U.S. Supreme Court Justice Stephen Breyer holds up a copy of the U.S. Constitution as he announces he will retire at the end of the court's current term, at the White House in Washington, U.S., January 27, 2022.
U.S. Supreme Court Justice Stephen Breyer holds up a copy of the U.S. Constitution as he announces he will retire at the end of the court's current term, at the White House in Washington, U.S., January 27, 2022. Reuters / KEVIN LAMARQUE

The U.S. Supreme Court on Wednesday, in Justice Stephen Breyer's last scheduled oral argument before retirement, appeared divided as it weighed limiting the impact of its own 2020 ruling that greatly expanded Native American tribal authority in Oklahoma.

The justices heard Oklahoma's appeal in a case involving Victor Castro-Huerta, a non-Native American convicted of child neglect in a crime committed against a Native American child - his 5-year-old stepdaughter - on the Cherokee Nation reservation.

A state court threw out Castro-Huerta's conviction, saying the Supreme Court's 2020 ruling deprived Oklahoma authorities of jurisdiction in his case.

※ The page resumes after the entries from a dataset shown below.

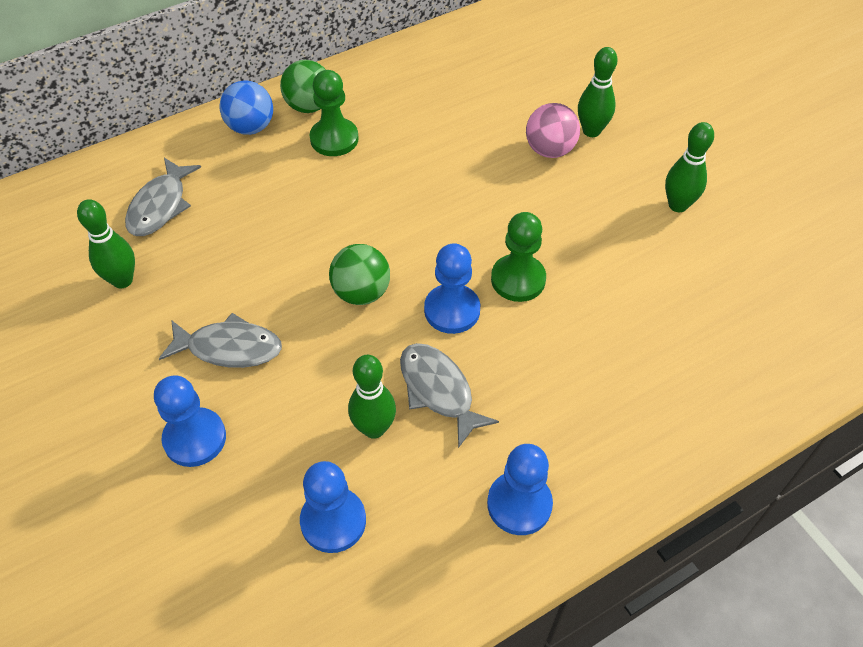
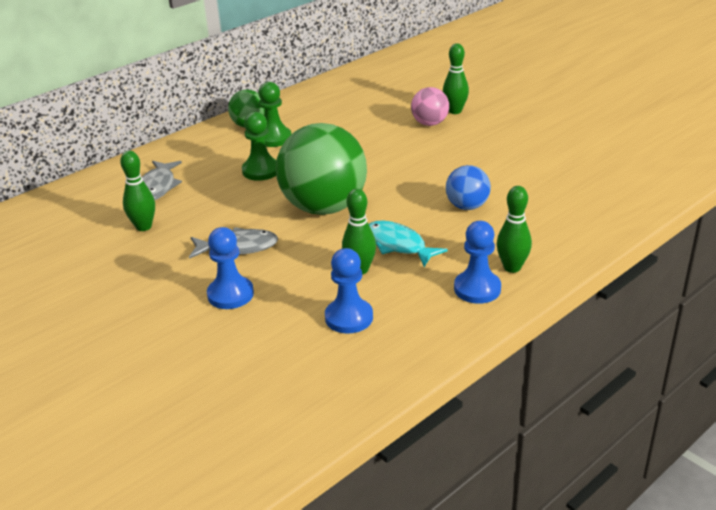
camera: 10 degrees left, 20 degrees down
blue ball [219,81,273,135] -> blue ball moved to [446,165,491,210]
green ball [329,244,390,305] -> green ball [276,123,367,215], size x2.03
grey fish [400,343,499,448] -> turquoise fish [369,220,448,267]
blue pawn [424,243,480,334] -> none
green pawn [491,212,546,302] -> green pawn moved to [242,112,277,181]
green bowling pin [665,122,714,212] -> green bowling pin moved to [497,186,532,273]

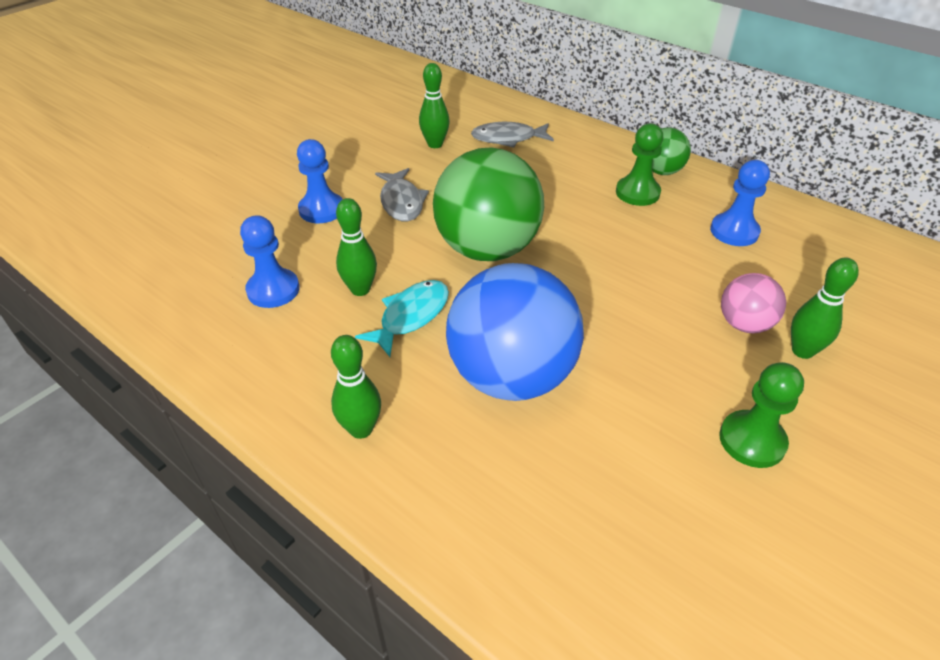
camera: 80 degrees right, 10 degrees up
green pawn [242,112,277,181] -> green pawn moved to [719,362,804,468]
blue ball [446,165,491,210] -> blue ball [446,263,584,401], size x2.03
blue pawn [454,221,501,304] -> blue pawn moved to [710,160,770,246]

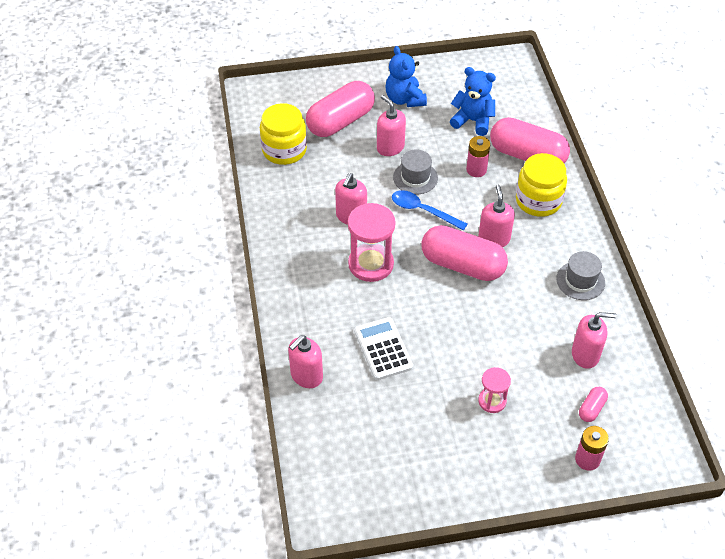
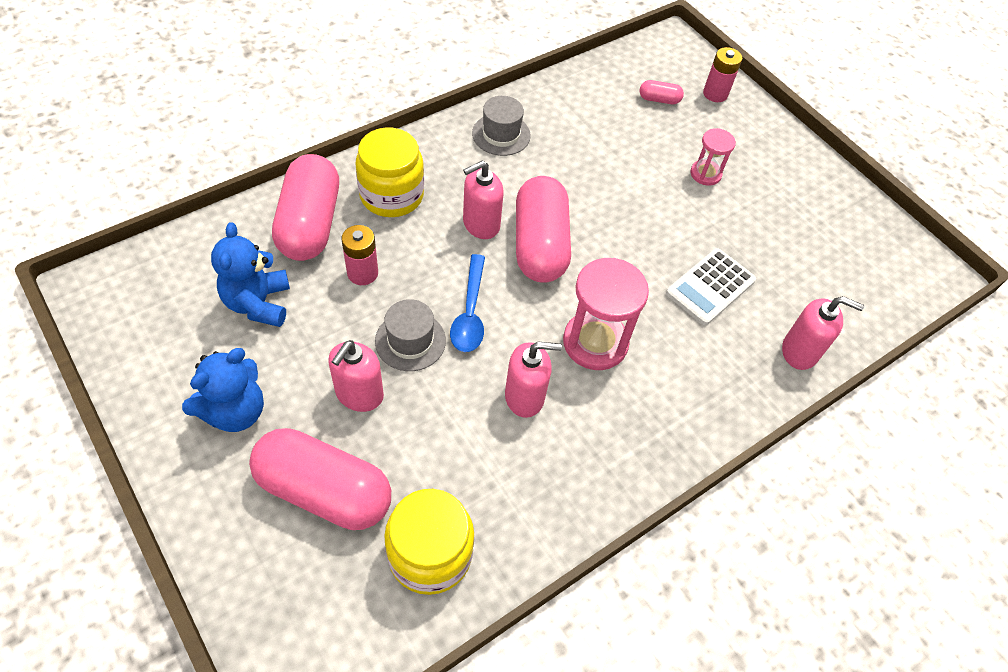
camera: 120 degrees left, 5 degrees up
pink soap dispenser [572,312,616,369] -> none

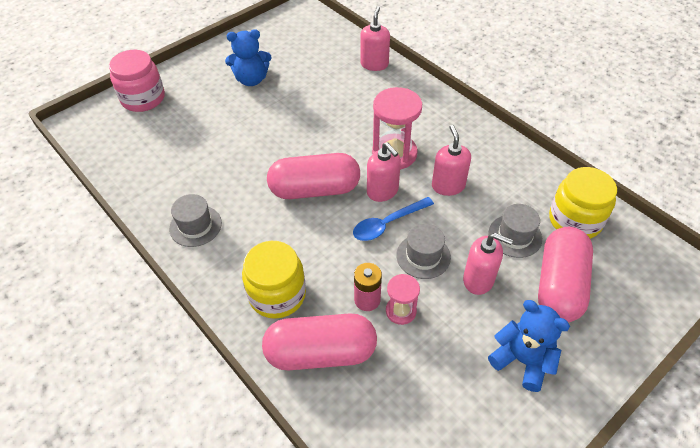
camera: 90 degrees left, 5 degrees down
blue teddy bear [211,222,290,327] -> blue teddy bear moved to [225,29,272,86]
blue spoon [450,254,485,352] -> blue spoon turned 150 degrees clockwise [353,197,434,241]
pink soap dispenser [463,161,504,239] -> pink soap dispenser moved to [367,142,401,202]
pink capsule [639,80,684,104] -> none
white calculator [666,248,756,325] -> none
pink hourglass [691,128,736,186] -> pink hourglass moved to [386,274,420,325]
pink battery [703,47,742,102] -> pink jar [109,50,165,112]
none -> grey hat [488,204,542,258]

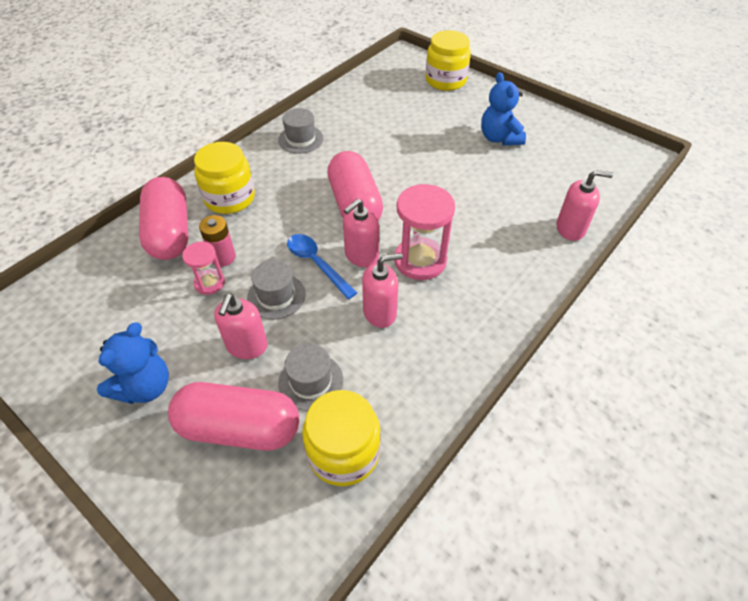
camera: 80 degrees right, 0 degrees up
pink jar [109,50,165,112] -> yellow jar [425,30,471,91]

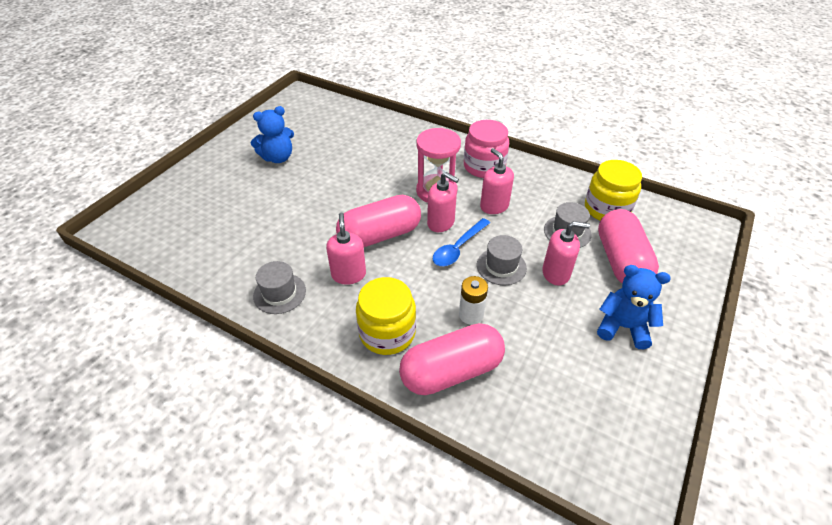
camera: 100 degrees left, 5 degrees down
pink hourglass [182,242,225,295] -> none
pink battery [199,215,236,267] -> white battery [459,276,488,325]
yellow jar [425,30,471,91] -> none
pink soap dispenser [556,170,613,241] -> pink soap dispenser moved to [326,213,366,285]
none -> pink jar [464,120,509,178]

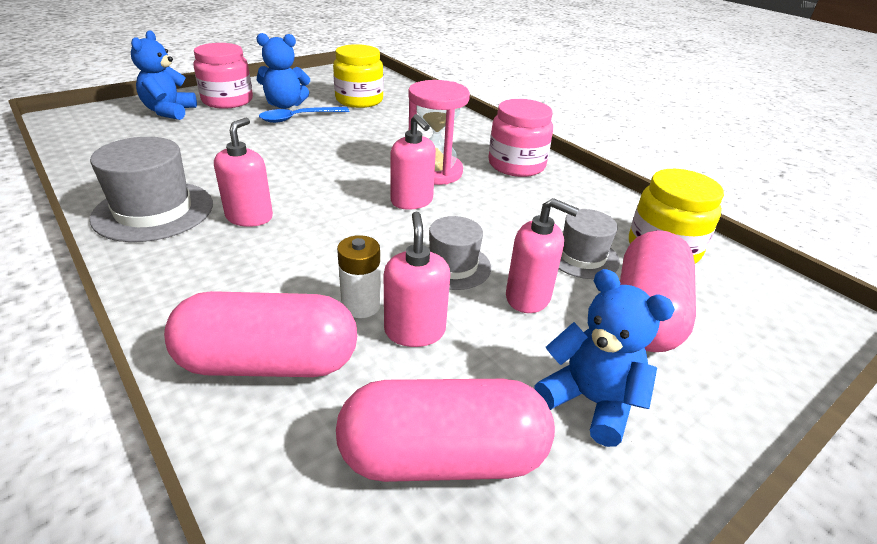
camera: 20 degrees right, 10 degrees down
grey hat [253,261,306,314] -> grey hat [90,137,213,242], size x1.60
pink capsule [336,195,421,247] -> pink capsule moved to [336,379,555,482]
yellow jar [356,277,416,355] -> yellow jar moved to [333,44,384,108]
blue spoon [433,218,490,266] -> blue spoon moved to [259,107,349,123]
pink soap dispenser [480,148,514,214] -> pink soap dispenser moved to [384,212,450,347]
none -> blue teddy bear [131,30,197,120]
none -> pink jar [193,43,253,109]

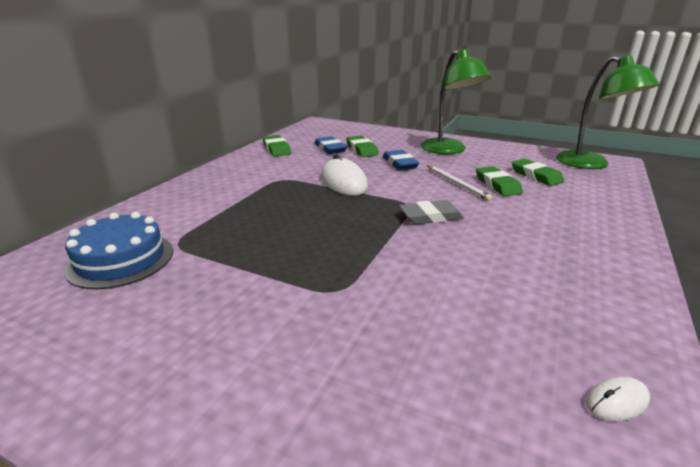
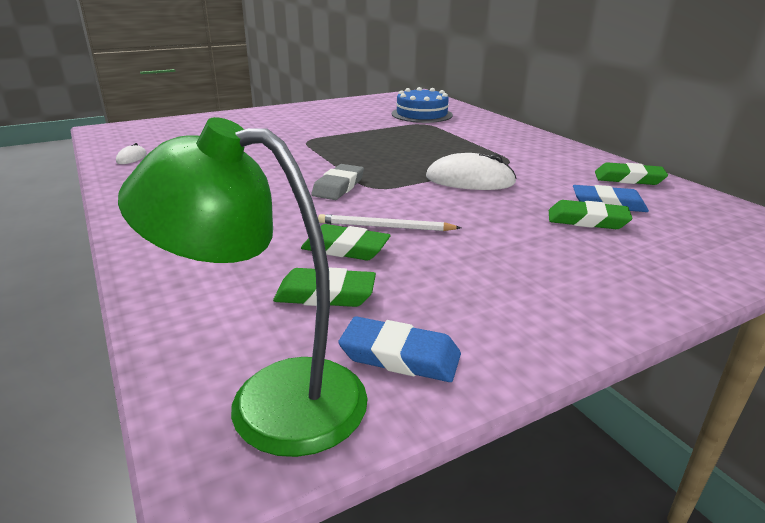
camera: 125 degrees right, 0 degrees up
blue eraser [383,150,419,170] -> blue eraser moved to [338,316,461,382]
green lamp [421,50,491,154] -> none

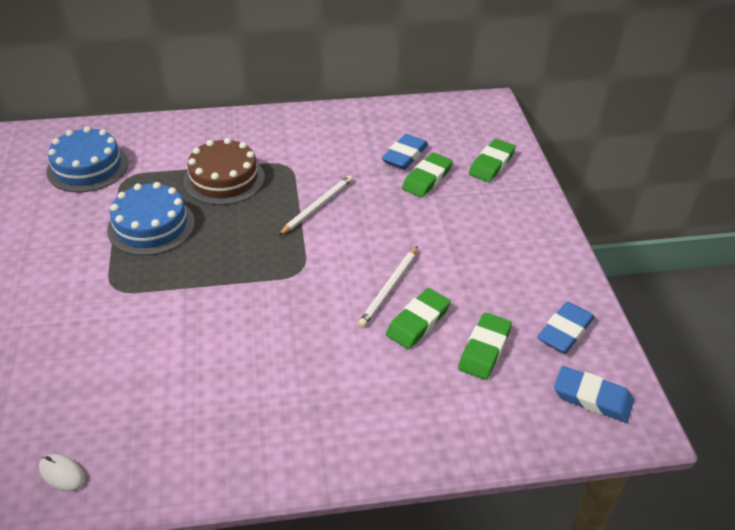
camera: 70 degrees left, 15 degrees up
green lamp [118,117,368,457] -> blue eraser [554,366,634,423]
grey eraser [311,164,364,200] -> none
white mouse [426,153,516,190] -> white pencil [278,175,353,236]
green eraser [595,162,668,185] -> green eraser moved to [469,139,516,182]
none -> blue cake [107,182,195,256]
none -> brown cake [184,138,265,205]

Breyer, at 83 the oldest of the nine justices, announced his retirement in January, effective at the end of the court's current term. The Oklahoma case is the last one on the argument calendar, with the justices expected to finish issuing rulings for the term by the end of June. The Senate on April 7 confirmed Ketanji Brown Jackson, Democratic President Joe Biden's pick as the first Black woman to serve on the court, as Breyer's replacement.

Chief Justice John Roberts, at the argument's conclusion, expressed his "deep appreciation of sharing the bench" with Breyer, who joined the court in 1994.

The 2020 ruling in a case called McGirt v. Oklahoma recognized about half of Oklahoma - much of the eastern part of the state - as Native American reservation land beyond the jurisdiction of state authorities. The ruling, criticized by Governor Kevin Stitt and other Republicans, meant that many crimes on the land in question involving Native Americans now must be prosecuted in tribal or federal courts.

The state prosecutes crimes in which no Native Americans are involved in the affected land.

Tribes have welcomed the McGirt ruling as a recognition of their sovereignty. The Supreme Court in January rejected Oklahoma's request to overturn it.

The new case focuses on whether non-Native Americans who commit crimes on Native American land against Native Americans should remain under state jurisdiction. As a result of the McGirt ruling, such crimes - about 3,600 every year - will now be prosecuted by the federal government.

In the 5-4 McGirt ruling, conservative Justice Neil Gorsuch joined four liberal justices and wrote the decision. Since then, the court has moved rightward, with conservative Justice Amy Coney Barrett replacing the late liberal justice Ruth Bader Ginsburg in 2020, leaving a 6-3 conservative majority. Barrett, who expressed some doubt about Castro-Huerta's arguments, may now cast the deciding vote.

Gorsuch said it had long been understood that states do not get jurisdiction over such cases, citing the history of state discrimination against Native Americans. In Oklahoma, state courts played a role in depriving Native Americans of property rights when oil was discovered, Gorsuch pointed out.

"The history and the reality should stare us all in the face," Gorsuch said.

Breyer noted that if the court limits the scope of the McGirt ruling in Oklahoma, it also would upend the law in the 49 other states where the "general assumption" has been that they do not handle the prosecutions of crimes against Native Americans on land under Native American jurisdiction.

"Now you are creating chaos across the country," fellow liberal Justice Sonia Sotomayor said of that potential outcome.

Some conservative justices who dissented in the 2020 decision seemed sympathetic toward Oklahoma's argument.

Justice Brett Kavanaugh expressed concern about crimes against Native Americans not being prosecuted because of a lack of federal resources and questioned whether a ruling against Oklahoma would help tribal interests

"I don't see how it would help Indian victims. It's going to hurt Indian victims," he said.

The eventual ruling, due by the end of June, will not affect cases heard in tribal courts involving crimes committed by and against Native Americans.

Castro-Huerta was convicted in state court of neglecting his stepdaughter, who has cerebral palsy and is legally blind, and sentenced to 35 years in prison. The Oklahoma Court of Criminal Appeals last year threw out that conviction. But Castro-Huerta by then was already indicted for the same underlying offense by federal authorities, transferred to federal custody and pleaded guilty to child neglect. He has not yet been sentenced.